California Sinks “Marine Degradable” Plastic Claims
The California State Legislature has passed a bill that further restricts environmental marketing claims for plastic products. AB 2287 would expand restrictions on plastic degradability claims by eliminating the option of marine degradable claims, although it still permits compostability claims that comply with state requirements. The bill passed the Senate on August 29, 2020, the Assembly on August 30, 2020, and was enrolled on September 1, 2020. Governor Gavin Newsom has 12 days to sign or veto it. If Governor Newsom take no action, under state rules, the bill will automatically become law on September 30, 2020.
Under existing California law, companies must meet specific ASTM standards before making a compostable claim for plastic products, but most degradability claims for plastics are effectively barred. This is because the legislature has not recognized specific methods for substantiating soil and landfill degradability claims, even though a variety of standardized methods exist around the world. However, “marine degradable” claims have been permitted for products that passed ASTM D7081 testing. AB2287 eliminates this reference, thus effectively barring “marine degradable” claims along with other degradability claims for plastics.
AB 2287 contains a narrow exception allowing agricultural or horticultural mulch film for use in commercial farming applications to be labeled “soil biodegradable,” but only if the California Department of Resource Recycling (the Department) adopts EN 17033:2018 (“Plastics – Biodegradable mulch films for use in agriculture or horticulture – Requirements and test methods”), or an equivalent or more stringent standard.
Other changes in AB 2287 include a new requirement for the Statewide Commission on Recycling Markets and Curbside Recycling (the Commission), convened by the Department under the existing law, to issue preliminary recommendations for achieving market development and waste reduction goals by January 1, 2021. The Commission must issue final policy recommendations, after giving the public an opportunity to review and comment on the recommendations and identify products that are recyclable or compostable and regularly collected in curbside recycling programs by July 1, 2021. AB 2287 also gives the Director of the Department the authority to issue guidelines to determine “whether a plastic product is not compliant with the applicable labeling requirements, and whether a plastic product is designed, pigmented, or advertised in a manner that is misleading to consumers.”

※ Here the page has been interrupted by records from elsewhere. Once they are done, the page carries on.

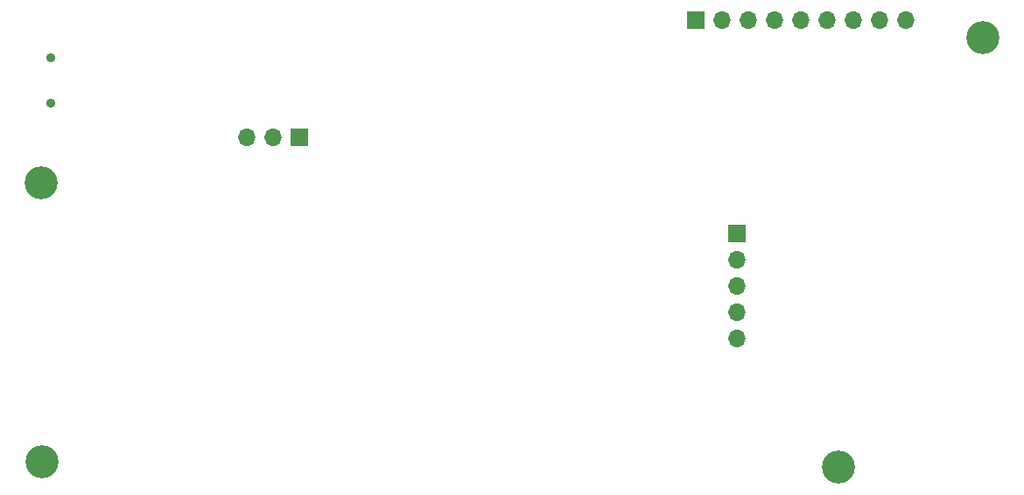
<source format=gbs>
%TF.GenerationSoftware,KiCad,Pcbnew,8.0.4-8.0.4-0~ubuntu24.04.1*%
%TF.CreationDate,2024-07-23T16:28:14+10:00*%
%TF.ProjectId,lo_cate_pcb,6c6f5f63-6174-4655-9f70-63622e6b6963,rev?*%
%TF.SameCoordinates,Original*%
%TF.FileFunction,Soldermask,Bot*%
%TF.FilePolarity,Negative*%
%FSLAX46Y46*%
G04 Gerber Fmt 4.6, Leading zero omitted, Abs format (unit mm)*
G04 Created by KiCad (PCBNEW 8.0.4-8.0.4-0~ubuntu24.04.1) date 2024-07-23 16:28:14*
%MOMM*%
%LPD*%
G01*
G04 APERTURE LIST*
%ADD10R,1.700000X1.700000*%
%ADD11O,1.700000X1.700000*%
%ADD12C,3.200000*%
%ADD13C,0.900000*%
G04 APERTURE END LIST*
D10*
%TO.C,J3*%
X165250000Y-76375000D03*
D11*
X167790000Y-76375000D03*
X170330000Y-76375000D03*
X172870000Y-76375000D03*
X175410000Y-76375000D03*
X177950000Y-76375000D03*
X180490000Y-76375000D03*
X183030000Y-76375000D03*
X185570000Y-76375000D03*
%TD*%
D10*
%TO.C,J1*%
X169200000Y-97040000D03*
D11*
X169200000Y-99580000D03*
X169200000Y-102120000D03*
X169200000Y-104660000D03*
X169200000Y-107200000D03*
%TD*%
D12*
%TO.C,H2*%
X101900000Y-92100000D03*
%TD*%
%TO.C,H4*%
X102025000Y-119100000D03*
%TD*%
%TO.C,H1*%
X193025000Y-78100000D03*
%TD*%
D13*
%TO.C,J2*%
X102825000Y-79980000D03*
X102825000Y-84380000D03*
%TD*%
D10*
%TO.C,J4*%
X126890000Y-87700000D03*
D11*
X124350000Y-87700000D03*
X121810000Y-87700000D03*
%TD*%
D12*
%TO.C,H3*%
X179025000Y-119600000D03*
%TD*%
M02*

</source>
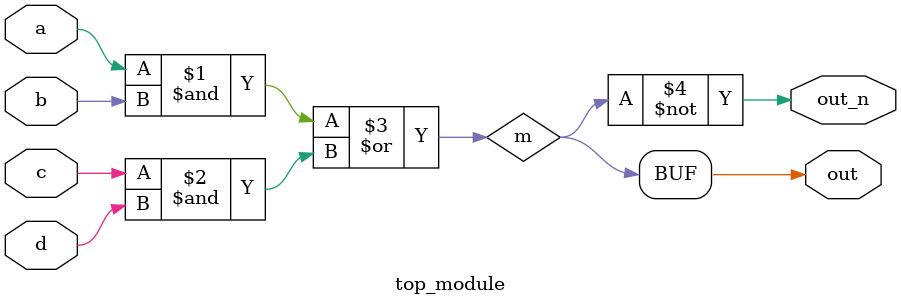
<source format=v>
`default_nettype none
module top_module(
    input a,
    input b,
    input c,
    input d,
    output out,
    output out_n   ); 
    wire m;
    assign m = ((a & b) | (c & d));
    assign out = m;
    assign out_n = ~m;
endmodule

</source>
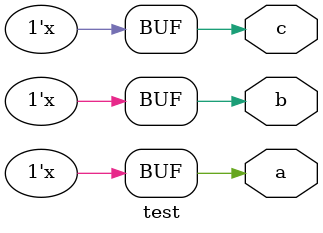
<source format=v>
`timescale 1ns / 1ps
module test(
    output reg a,
    output reg b,
    output reg c
    );
	initial begin
		a=1;
		b=0;
		c=1;
	end
		
	initial begin
		#1;
		a<=b;
		b=c;
		c<=b;
	end

endmodule

</source>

In light of this legislative action, manufacturers of plastic products of all types will need to carefully evaluate the restrictions and requirements of the law. They may need to reassess not only their current marine degradability claims, but other environmental marketing claims as well. The potential for these new restrictions to impinge on truthful commercial speech as new materials and products are developed with properties that differ substantially from traditional fossil-fuel based plastics is also a potential consideration for businesses.